Das Dammer Krankenhaus. Foto: Lammert

Die Krankenhäuser der Schwester-Euthymia-Stiftung in Cloppenburg, Vechta, Lohne und Damme setzen auf Digitalisierung, um die Patientensicherheit zu optimieren. Als landesweit erster Antragsteller erhält die Stiftung nach Angaben des Sozialministeriums in Hannover 7 Millionen Euro für Projekte in den 4 Kliniken, teilt die Stiftung per Mail mit.

Laut Vorstandschef Ulrich Pelster geht es darum, „unsere Kliniken auch digital zukunftsweisend aufzustellen“. Dem Land sei „ein schlüssiges Konzept“ vorgelegt worden. So sollen laut IT-Leiter Dr. Carsten Giehoff alle Patientendaten in einer digitalen Patientenakte zusammengeführt werden, um den kompletten Weg von der Aufnahme bis zur Entlassung digital abbilden zu können. Dann könne der Patient auch Untersuchungs- und Behandlungstermine online abstimmen oder seine Befunde digital übermitteln. Visiten werden künftig mit einem digitalen Visitenwagen stattfinden, der Vitaldaten allen Beteiligten verfügbar mache. „Arzt und Pflegekraft haben jederzeit und von jedem Ort aus Zugriff auf die Akten“, wird Dr. Giehoff zitiert. Das stelle auch für die Patienten eine deutliche Verbesserung dar.

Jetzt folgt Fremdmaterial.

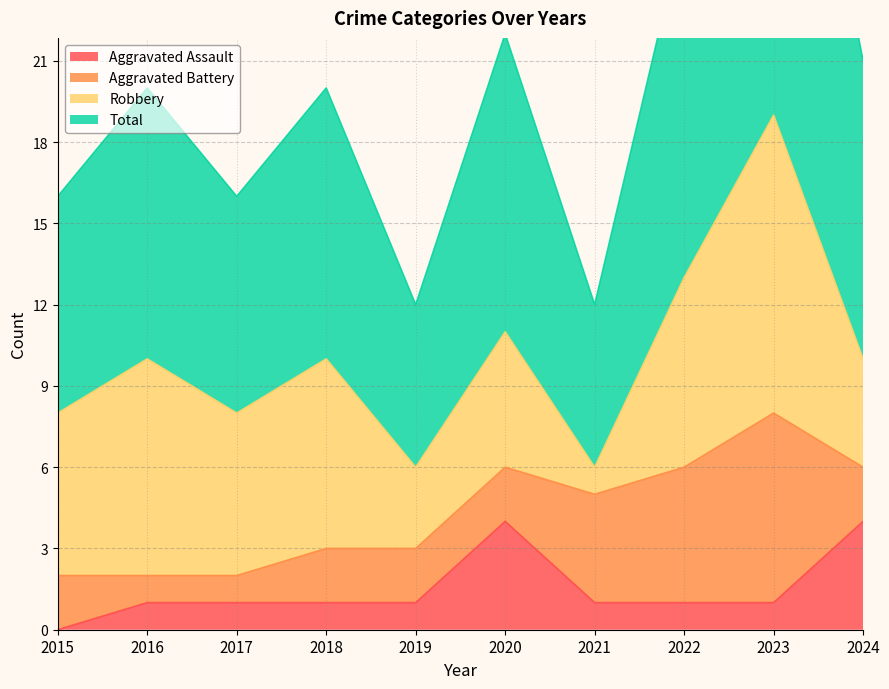

Which series has the largest total across all categories?

Total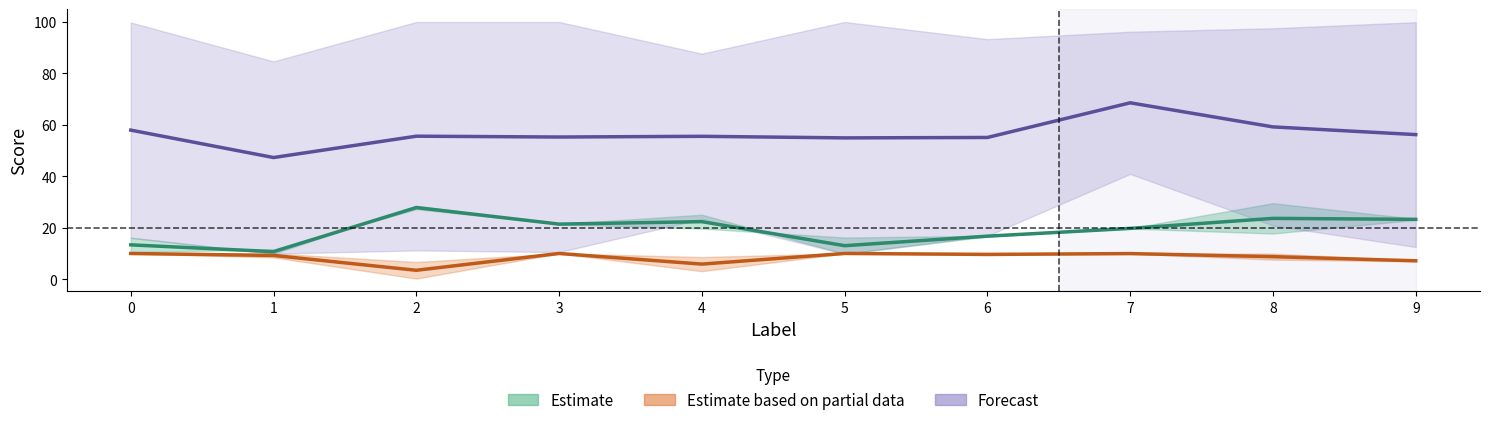

How many distinct data groups are displayed?

3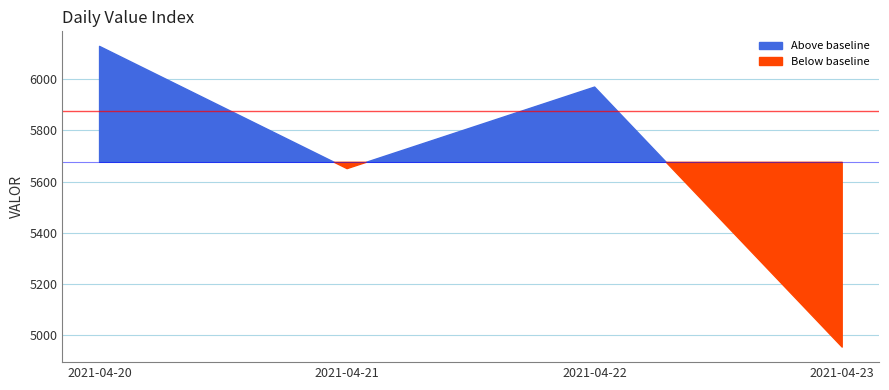

What is the approximate value at 2021-04-21?

5651.0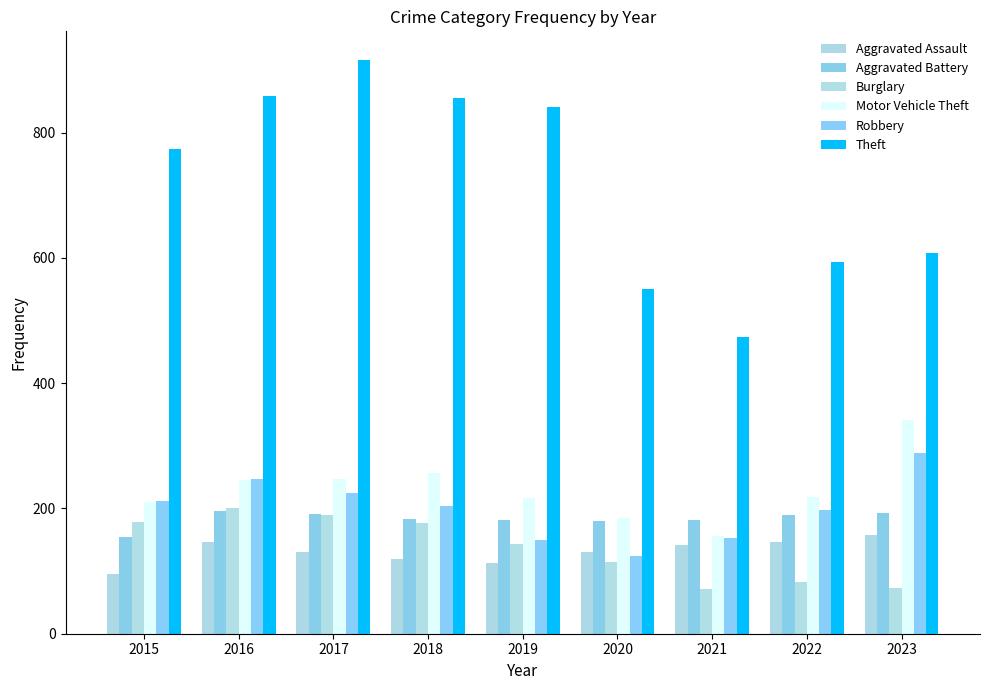

Between 2020 and 2019, which is larger?

2020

Medikamentenverordnung könnte künftig digital laufen

Mit Blick auf die Patientensicherheit könne künftig auch die Medikamentenverordnung digital laufen, berichtet der IT-Leiter. Die ordnungsgemäße Verabreichung könne besser dokumentiert werden und Falschmedikation vermieden werden.

Zurzeit sind die Häuser der Schwester-Euthymia-Stiftung in puncto Digitalisierung unterschiedlich weit, gibt die Stiftung an. „Die Digitalisierungsoffensive soll auch dazu führen, dass die Krankenhäuser ein gemeinsames Level erreichen und noch intensiver vernetzt werden“, erläutert der IT-Leiter der heimischen Kliniken in der Mail. Dafür setze er einen Zeitraum von rund 3 Jahren an. Das passe auch zu den Zielen des Krankenhauszukunftsgesetzes, das eine fristgerechte Digitalisierung für alle Krankenhäuser in Deutschland zur Auflage mache.